▶ _Tekstfragment_

Niet-implementatie van een richtlijn of een niet correcte implementatie
(want ook dan is art. 189, derde alinea, geschonden) zal in Nederland vaak
betekenen dat er ten onrechte geen of dat er defecte uitvoeringswetgeving is.
Dit kan zowel formele als materiele wetgeving zijn. (Art. 189, derde alinea,
kan overigens ook op andere manieren geschonden worden, bijvoorbeeld indien de
wetgeving als zodanig wel deugt, maar de toepassing niet juist geschiedt.) De
vaststelling dat het recht op schadevergoeding zijn basis vindt in het
gemeenschapsrecht zelve, is minstens in twee opzichten van eminent belang. In
de eerste plaats kan een schadevergoedingsactie niet afketsen op argumenten
ontleend aan art. 120 G.W. en art. 11 Wet algemene bepalingen. (Zelf heb ik
overigens dergelijke argumenten nooit goed kunnen begrijpen, althans niet voor
zover de wetgever een [direct werkende] norm van internationaal recht zou
schenden. Zie ook Alkema, Een meerkeuzetoets, Zwolle, 1985).

▶ _Invoergegevens_
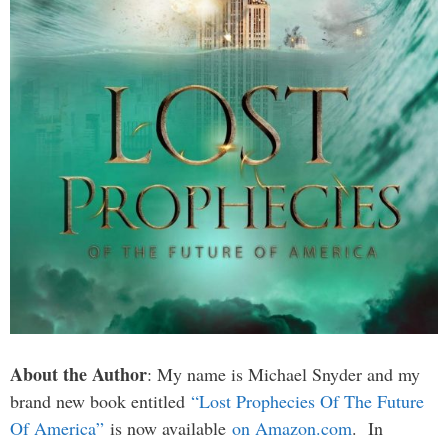
About the Author
: My name is Michael Snyder and my
brand new book entitled
“Lost Prophecies Of The Future
Of America”
is now available
on Amazon.com
. In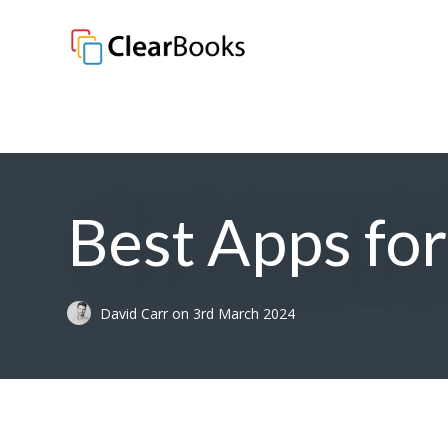
Clear Books
Best Apps fo
David Carr
on
3rd March 2024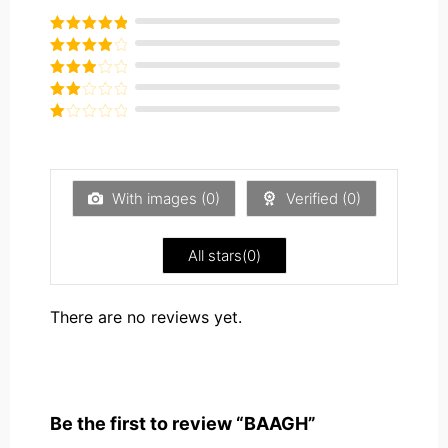
Rated
5
out
of 5
Rated
4
out of 5
Rated
3
out of
Rated
5
2
Rated
out
1
of 5
out
of
5
With images (
0
)
Verified (
0
)
All stars(
0
)
There are no reviews yet.
Be the first to review “BAAGH”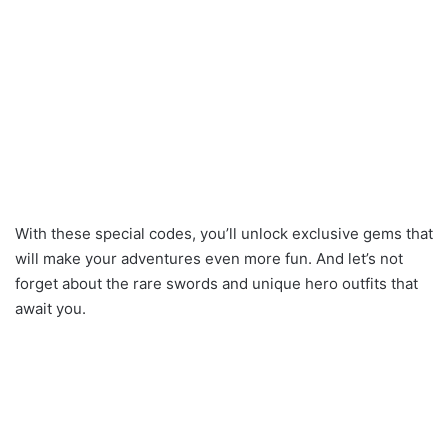
With these special codes, you’ll unlock exclusive gems that
will make your adventures even more fun. And let’s not
forget about the rare swords and unique hero outfits that
await you.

▶ _Opdracht_
Zet de tekst over schadevergoeding bij niet-implementatie van een richtlijn voort, te beginnen na de laatste zin.

▶ _Antwoord_
In de tweede plaats verdwijnen ook de vereisten van de onrechtmatige
daad (want die weg zal wel bewandeld moeten worden) uit het beeld. Niet
(correcte) wetgeving is in zo’n geval per definitie onrechtmatig. Ik denk niet
dat hiervan alleen sprake kan zijn indien het Hof de niet-nakoming in een
169-procedure heeft vastgesteld. Ook de nationale rechter kan een schending
van art. 189, derde alinea, vaststellen, eventueel door middel van de
prejudiciele procedure. Voorts lijkt er ook geen ruimte te bestaan voor
diverse rechterlijke kunstgrepen die de aansprakelijkheid van de staat moeten
beperken (de beoordelingsvrijheid van – in casu – de wetgever, die de rechter
zal moeten respecteren, of het stellen van een voorwaarde dat er sprake moet
zijn van een onmiskenbaar onverbindende regeling). Ook de andere nationale
vereisten zijn niet meer van toepassing. Zij zijn immers vervangen door de
communautaire voorwaarden die op zich al voldoende zijn. Daarbij kan men zich
nog (minstens) twee vragen stellen. Moet het causale verband naar nationale
maatstaven beoordeeld worden? Ik meen van niet. Nu het om een communautaire
voorwaarde gaat, ligt het voor de hand om haar – indien nodig – een
communautaire inhoud te geven. Dit kan in een concreet geval via de
prejudiciele procedure geschieden. De tweede vraag betreft het (ontbrekende)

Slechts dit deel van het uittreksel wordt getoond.